I also heard some not so heart-warming stories about Tim and why the WMAA was formed.  

You and I may not agree with his personality but I think he is still a decent martial artist.

I hope the IMAF, Inc. Winter camp will have a good turn out.


----------



## arnisador

> _Originally posted by spdmn _
> *I also heard some not so heart-warming stories about Tim and why the WMAA was formed.
> *



People do like to gossip, I suppose, but my experience with Mr. Hartman with respect to arnis has been uniformly positive. Mr. Hartman has always been first to help at camps where many others were unwilling (not all others of course but far too many). He was the Professor's favorite dmonstration partner and often the only person who knew the anyos--other black belts would come to him to learn them. He was a serious _student_ of arnis.



> *
> You and I may not agree with his personality but I think he is still a decent martial artist.
> *



Mr. Hartman's intensity may be off-putting to some but I know he has always been well thought of by students, both his own and those at camps and seminars. He has not always held his tongue as well as he might have during some of the recent difficulties I suppose.



> *
> I hope the IMAF, Inc. Winter camp will have a good turn out. *



Indeed! I look forward to the IMAF, Inc. holding one suitably near me. Regrettably I live in the middle of nowhere, where few events come.


----------



## Mao

Tim started the WMAA for some specific reasons.  Many of them I know about.  The reasons are his to share.  I do not think that what he chose to do was wrong, for him.  It would certainly be nice if we were all on one team.  The fact that there two different teams does not mean that we dislike each other.  I consider Tim a friend, in spite of many things that have transpired.  I feel like I understand Tim.  The "not so heartwarming" stories could be true, but one would have to know Tims perspective to understand the why's.  Tim is passionate about what he does. In that, the IMAF,inc. and the WMAA are the same.  If people get to see both they would be able to see the similarities.  
By the way, I think it was Arnisador who said they live in the middle of nowhere where events seldom go.  I would be glad to help you out on that one. 
Also, I'm glad that Gatorade is back safe from Inga-land.


----------



## arnisador

> _Originally posted by Mao _
> *By the way, I think it was Arnisador who said they live in the middle of nowhere where events seldom go.  I would be glad to help you out on that one. *



I believe that Mr. Gauss gave a seminar recently in Indianapolis at Mr. Higginbotham's dojo. Unfortunately I did not hear about it until after the event. A seminar in Indianapolis is my best bet. Chicago and St. Louis are a bit too far unfortunately.

Prompt 1:
Answer these questions about the arnis forum thread:
(a) According to arnisador, whose favorite demonstration partner was Mr. Hartman?
(b) In what way does Mao say the IMAF, Inc. and the WMAA are the same?
(c) Which city does arnisador name as the best bet for attending a seminar?
Prompt 2:
Continue the arnis forum thread from its final sentence.

Provided data:

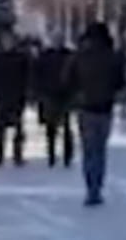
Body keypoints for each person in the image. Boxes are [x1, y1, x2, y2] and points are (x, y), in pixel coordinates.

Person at [68, 23, 125, 207]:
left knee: (88, 150)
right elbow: (120, 82)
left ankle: (90, 186)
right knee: (100, 150)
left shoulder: (80, 56)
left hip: (85, 107)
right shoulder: (112, 57)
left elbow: (67, 79)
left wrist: (77, 93)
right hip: (105, 108)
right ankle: (97, 187)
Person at [0, 34, 30, 167]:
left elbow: (27, 76)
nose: (8, 44)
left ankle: (18, 154)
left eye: (10, 42)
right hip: (0, 96)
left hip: (17, 96)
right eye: (5, 42)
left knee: (18, 127)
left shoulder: (21, 58)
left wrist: (26, 92)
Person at [35, 37, 74, 168]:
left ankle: (66, 154)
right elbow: (38, 73)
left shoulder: (67, 55)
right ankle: (52, 153)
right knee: (52, 126)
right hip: (51, 93)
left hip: (63, 94)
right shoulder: (47, 56)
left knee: (65, 126)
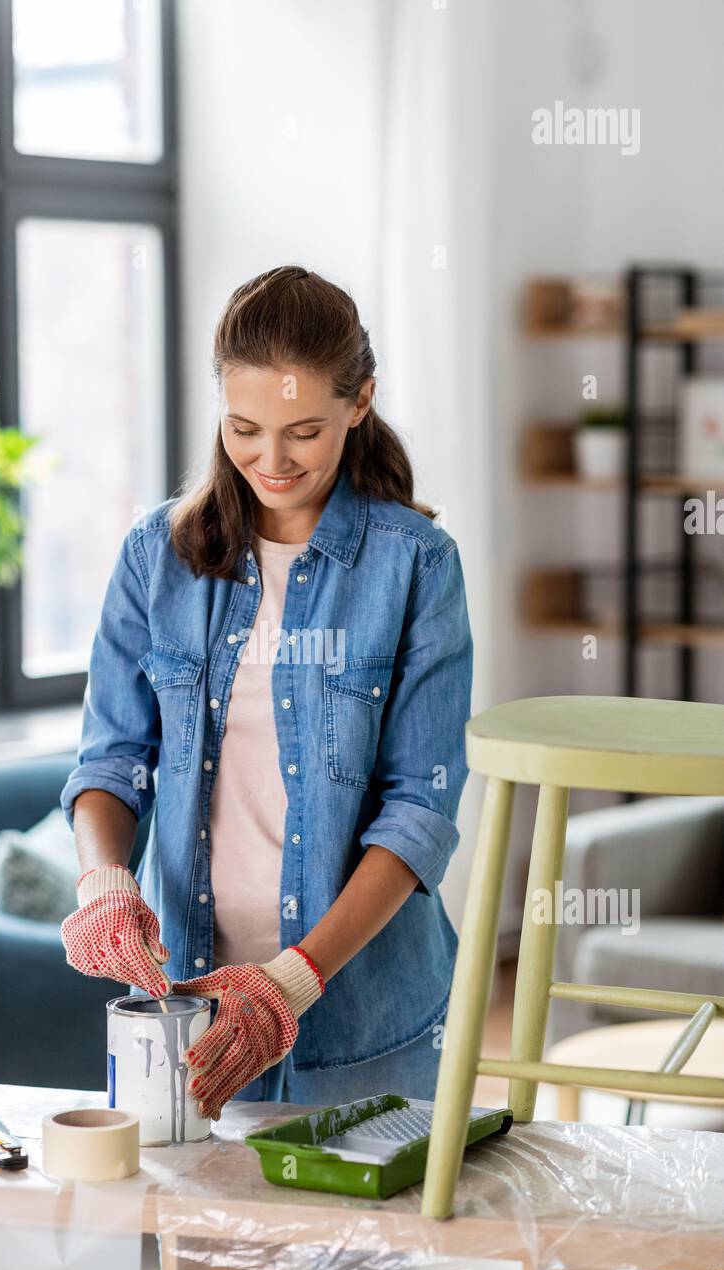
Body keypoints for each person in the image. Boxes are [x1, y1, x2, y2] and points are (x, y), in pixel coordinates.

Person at [59, 261, 472, 1144]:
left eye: (305, 431)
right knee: (208, 1269)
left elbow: (419, 813)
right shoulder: (153, 556)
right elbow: (112, 760)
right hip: (190, 1006)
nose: (271, 462)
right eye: (245, 428)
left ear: (360, 403)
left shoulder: (417, 566)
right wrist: (103, 880)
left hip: (363, 1013)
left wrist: (289, 983)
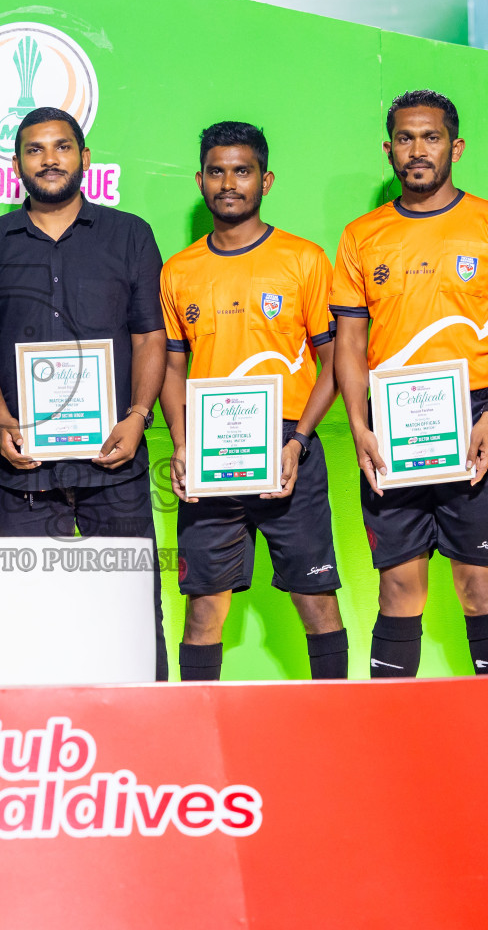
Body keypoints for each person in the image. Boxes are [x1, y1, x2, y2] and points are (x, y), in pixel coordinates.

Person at [331, 89, 488, 677]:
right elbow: (348, 342)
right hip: (389, 421)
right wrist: (357, 426)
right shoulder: (361, 235)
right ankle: (391, 746)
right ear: (388, 150)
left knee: (481, 586)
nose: (417, 150)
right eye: (404, 138)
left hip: (474, 416)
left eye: (430, 137)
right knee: (398, 589)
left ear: (456, 146)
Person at [0, 106, 169, 681]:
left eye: (61, 147)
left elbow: (150, 334)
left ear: (85, 158)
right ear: (15, 164)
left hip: (115, 462)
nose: (49, 159)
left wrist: (137, 415)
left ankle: (147, 739)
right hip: (24, 471)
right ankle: (41, 746)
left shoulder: (129, 235)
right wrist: (1, 422)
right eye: (35, 149)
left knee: (131, 613)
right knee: (29, 620)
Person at [158, 122, 345, 681]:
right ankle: (197, 732)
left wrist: (299, 440)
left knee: (317, 601)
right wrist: (184, 444)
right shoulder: (179, 270)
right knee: (203, 610)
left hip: (291, 452)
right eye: (217, 172)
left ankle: (340, 728)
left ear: (266, 180)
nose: (229, 183)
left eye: (242, 171)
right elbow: (171, 366)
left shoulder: (304, 260)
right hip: (211, 457)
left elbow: (335, 363)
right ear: (200, 180)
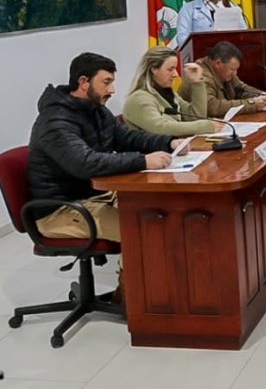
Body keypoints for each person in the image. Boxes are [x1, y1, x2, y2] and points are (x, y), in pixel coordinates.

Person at [27, 52, 186, 304]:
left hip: (94, 194)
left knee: (157, 213)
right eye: (106, 82)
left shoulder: (96, 110)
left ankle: (160, 290)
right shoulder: (55, 121)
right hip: (60, 209)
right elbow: (85, 163)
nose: (112, 90)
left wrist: (169, 142)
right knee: (141, 229)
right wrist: (143, 161)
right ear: (83, 82)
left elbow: (128, 137)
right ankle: (130, 300)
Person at [123, 47, 225, 136]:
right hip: (155, 151)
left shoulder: (166, 92)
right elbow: (161, 128)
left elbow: (196, 116)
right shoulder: (139, 99)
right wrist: (204, 126)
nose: (176, 74)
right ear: (154, 69)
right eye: (170, 69)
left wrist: (197, 82)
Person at [177, 41, 266, 118]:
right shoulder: (201, 75)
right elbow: (212, 107)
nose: (235, 73)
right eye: (232, 69)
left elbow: (241, 89)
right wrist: (251, 104)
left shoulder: (225, 74)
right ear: (218, 63)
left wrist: (262, 95)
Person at [175, 0, 247, 48]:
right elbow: (182, 39)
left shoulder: (232, 8)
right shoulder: (188, 8)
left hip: (229, 52)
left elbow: (244, 35)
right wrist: (208, 40)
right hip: (201, 52)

Task result 1:
(a) The Professor's.
(b) Both are passionate about what they do.
(c) Indianapolis.

Task result 2:
----------



## arnisador

The IMAF web site (before the creation of the IMAF, Inc.'s web site) had said that Dr. Schea and Mr. Delaney had been named co-successors and co-_grandmasters_. Did the Professor, in words or in his will, ever use the precise term "grandmaster" to describe Dr. Schea and/or Mr. Delaney, or was this an inaccuracy that was posted to the site?


----------



## Datu Tim Hartman

As far as I've been told the words were successor and JD was Randi's assitant.


----------



## Bob Hubbard

This is a quote from modernarnis.com - snapshot taken on March 1st, 2001.



> The first order of business conducted by Professor Presas was the establishment of succession planning for IMAF. Professor declared that Jeff Delaney, Executive Director - IMAF, and Randi Schea, M.D., Chairman - IMAF, were to be named as Co-Successors for IMAF. Jeff Delaney, as Co-Successor is responsible for the execution and application of the strategic agendas, and to establish and maintain ambassador status to all U.S. and international IMAF instructors, camp directors, and affiliated schools. Jeff Delaney is to remain as Executive Director of the IMAF. Dr. Schea, as Co-Successor, is responsible for the strategic agendas of the IMAF and to ensure its corporate organizational success, internal operations, and its financial and fiscal posterity. Dr. Schea is to remain as Chairman for the IMAF. Professor Presas also named Jeff Delaney and Dr. Randi Schea as Co-Grandmasters, for the IMAF. This declaration was made to the IMAF members listed in section (1) above and declared effective immediately.



Rest of information available at the archive.org site.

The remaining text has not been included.